Task instructions:
Identify all lines in the data containing the string "vista". Copy them out.

Dataset:

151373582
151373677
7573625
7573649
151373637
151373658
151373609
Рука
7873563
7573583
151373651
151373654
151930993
==
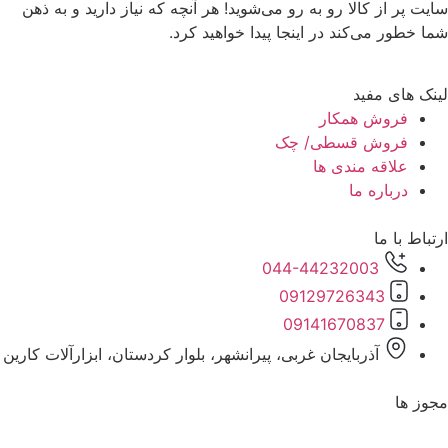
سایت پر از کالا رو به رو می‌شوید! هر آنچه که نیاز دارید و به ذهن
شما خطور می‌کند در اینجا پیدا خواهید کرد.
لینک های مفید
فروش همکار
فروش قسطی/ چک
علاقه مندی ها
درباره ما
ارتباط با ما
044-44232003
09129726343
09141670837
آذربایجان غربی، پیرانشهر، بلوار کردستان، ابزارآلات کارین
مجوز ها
...
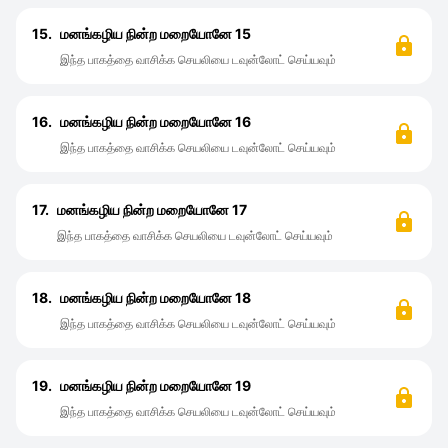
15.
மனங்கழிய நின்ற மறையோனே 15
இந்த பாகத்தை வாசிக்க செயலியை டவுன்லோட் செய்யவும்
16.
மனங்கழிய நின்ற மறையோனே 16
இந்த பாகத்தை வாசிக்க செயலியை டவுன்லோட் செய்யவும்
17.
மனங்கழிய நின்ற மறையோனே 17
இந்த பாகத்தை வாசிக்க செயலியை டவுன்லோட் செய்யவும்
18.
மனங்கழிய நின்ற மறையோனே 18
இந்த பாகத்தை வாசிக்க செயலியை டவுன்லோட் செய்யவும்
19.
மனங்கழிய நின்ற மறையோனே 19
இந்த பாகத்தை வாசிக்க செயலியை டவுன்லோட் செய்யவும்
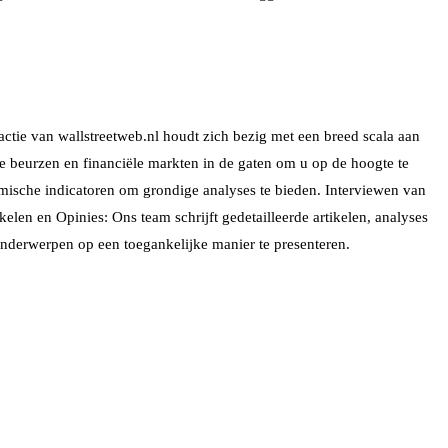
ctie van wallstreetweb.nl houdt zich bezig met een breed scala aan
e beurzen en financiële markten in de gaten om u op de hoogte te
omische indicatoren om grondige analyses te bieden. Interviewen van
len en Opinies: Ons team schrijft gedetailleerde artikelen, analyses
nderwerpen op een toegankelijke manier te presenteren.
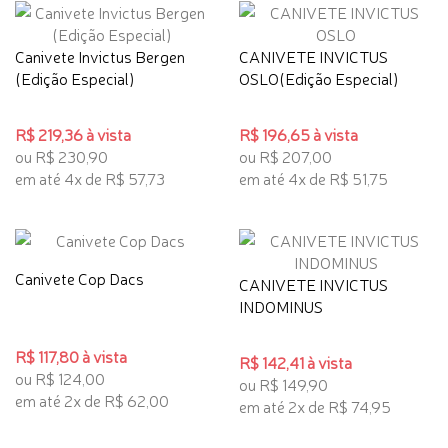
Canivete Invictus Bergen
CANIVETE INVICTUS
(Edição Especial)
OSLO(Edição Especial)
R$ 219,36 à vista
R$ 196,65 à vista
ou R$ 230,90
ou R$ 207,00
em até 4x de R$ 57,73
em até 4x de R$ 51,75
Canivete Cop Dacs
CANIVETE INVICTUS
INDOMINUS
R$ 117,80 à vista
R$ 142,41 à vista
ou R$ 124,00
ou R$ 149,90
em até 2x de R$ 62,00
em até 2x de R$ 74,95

Finished task:
R$ 219,36 à vista
R$ 196,65 à vista
R$ 117,80 à vista
R$ 142,41 à vista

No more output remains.